======== Records provided ========

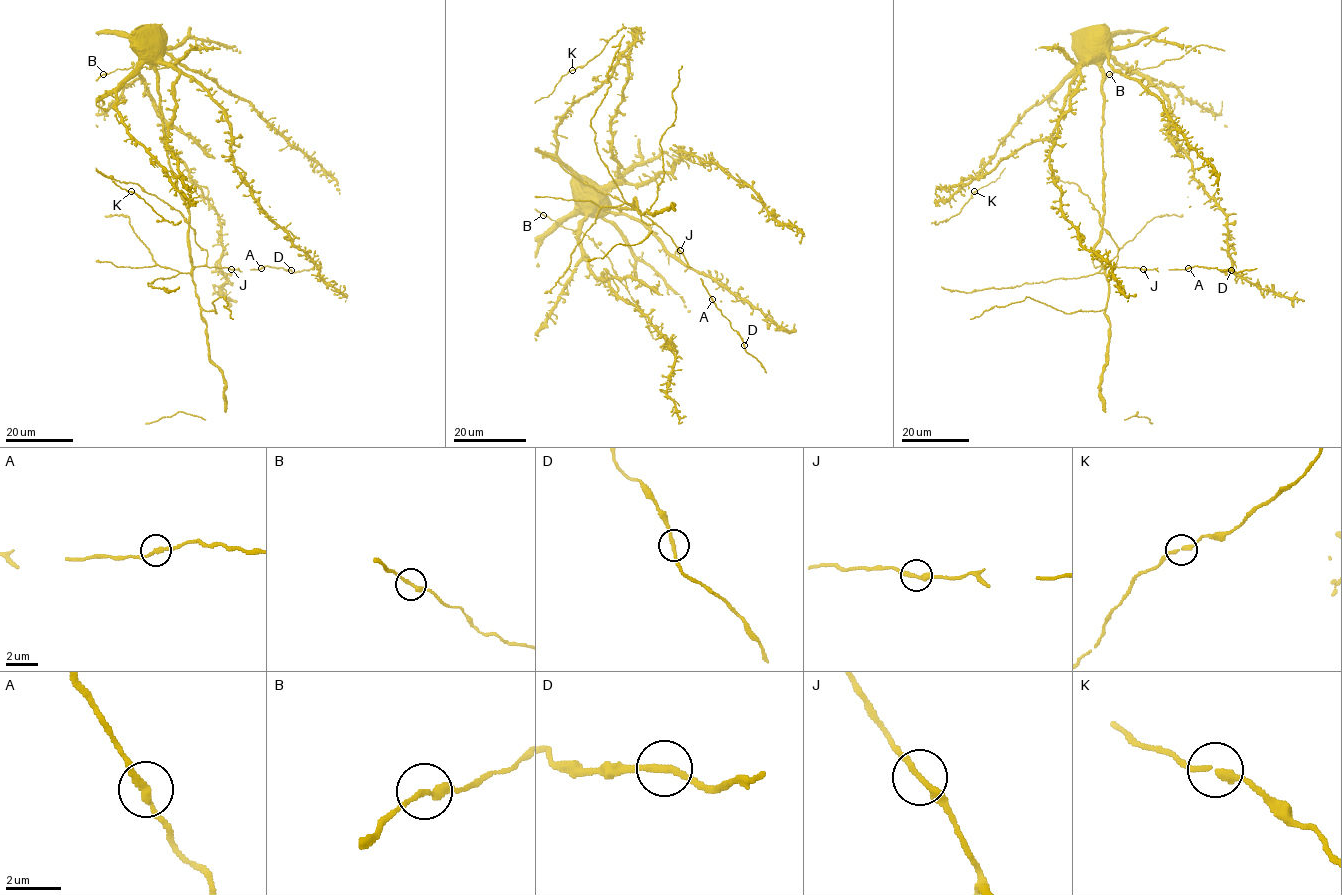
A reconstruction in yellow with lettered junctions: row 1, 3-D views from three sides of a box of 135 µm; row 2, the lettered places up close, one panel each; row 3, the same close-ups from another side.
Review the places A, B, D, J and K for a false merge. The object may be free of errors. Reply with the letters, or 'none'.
none

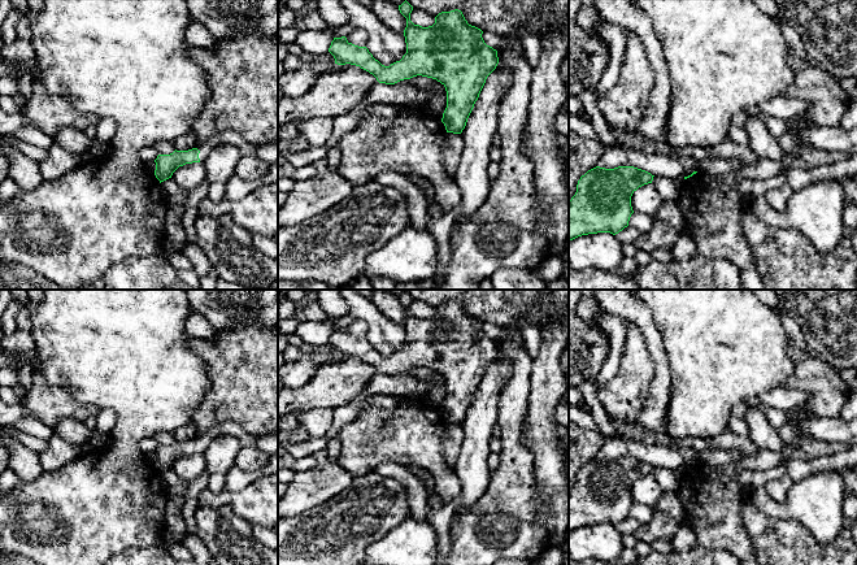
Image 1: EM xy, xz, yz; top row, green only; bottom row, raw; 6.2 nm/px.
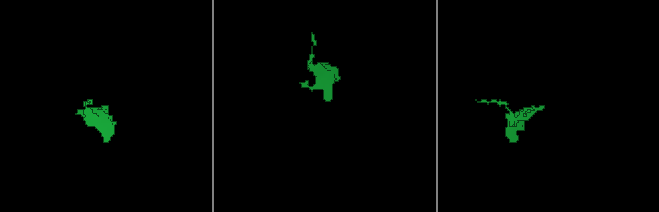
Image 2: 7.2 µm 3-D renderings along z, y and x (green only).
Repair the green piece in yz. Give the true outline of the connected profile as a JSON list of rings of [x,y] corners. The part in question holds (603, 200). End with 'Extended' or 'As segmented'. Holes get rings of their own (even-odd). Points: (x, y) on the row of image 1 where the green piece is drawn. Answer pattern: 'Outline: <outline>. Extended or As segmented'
Outline: [[[596,166],[580,177],[569,201],[569,242],[588,234],[613,235],[628,226],[632,194],[652,183],[651,173],[634,168]]]. As segmented

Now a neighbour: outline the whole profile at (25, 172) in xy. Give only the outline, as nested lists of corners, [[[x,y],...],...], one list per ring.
[[[3,136],[0,145],[4,156],[9,160],[8,177],[10,177],[21,188],[21,192],[32,192],[44,181],[40,175],[39,165],[18,152]]]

========

# What is required
The copy should hold, exactly, the lines from the one containing "Image 1: EM" to the final line of the listing above, with both ends present and no pictures.

# Exercise response
Image 1: EM xy, xz, yz; top row, green only; bottom row, raw; 6.2 nm/px.
Image 2: 7.2 µm 3-D renderings along z, y and x (green only).
Repair the green piece in yz. Give the true outline of the connected profile as a JSON list of rings of [x,y] corners. The part in question holds (603, 200). End with 'Extended' or 'As segmented'. Holes get rings of their own (even-odd). Points: (x, y) on the row of image 1 where the green piece is drawn. Answer pattern: 'Outline: <outline>. Extended or As segmented'
Outline: [[[596,166],[580,177],[569,201],[569,242],[588,234],[613,235],[628,226],[632,194],[652,183],[651,173],[634,168]]]. As segmented

Now a neighbour: outline the whole profile at (25, 172) in xy. Give only the outline, as nested lists of corners, [[[x,y],...],...], one list per ring.
[[[3,136],[0,145],[4,156],[9,160],[8,177],[10,177],[21,188],[21,192],[32,192],[44,181],[40,175],[39,165],[18,152]]]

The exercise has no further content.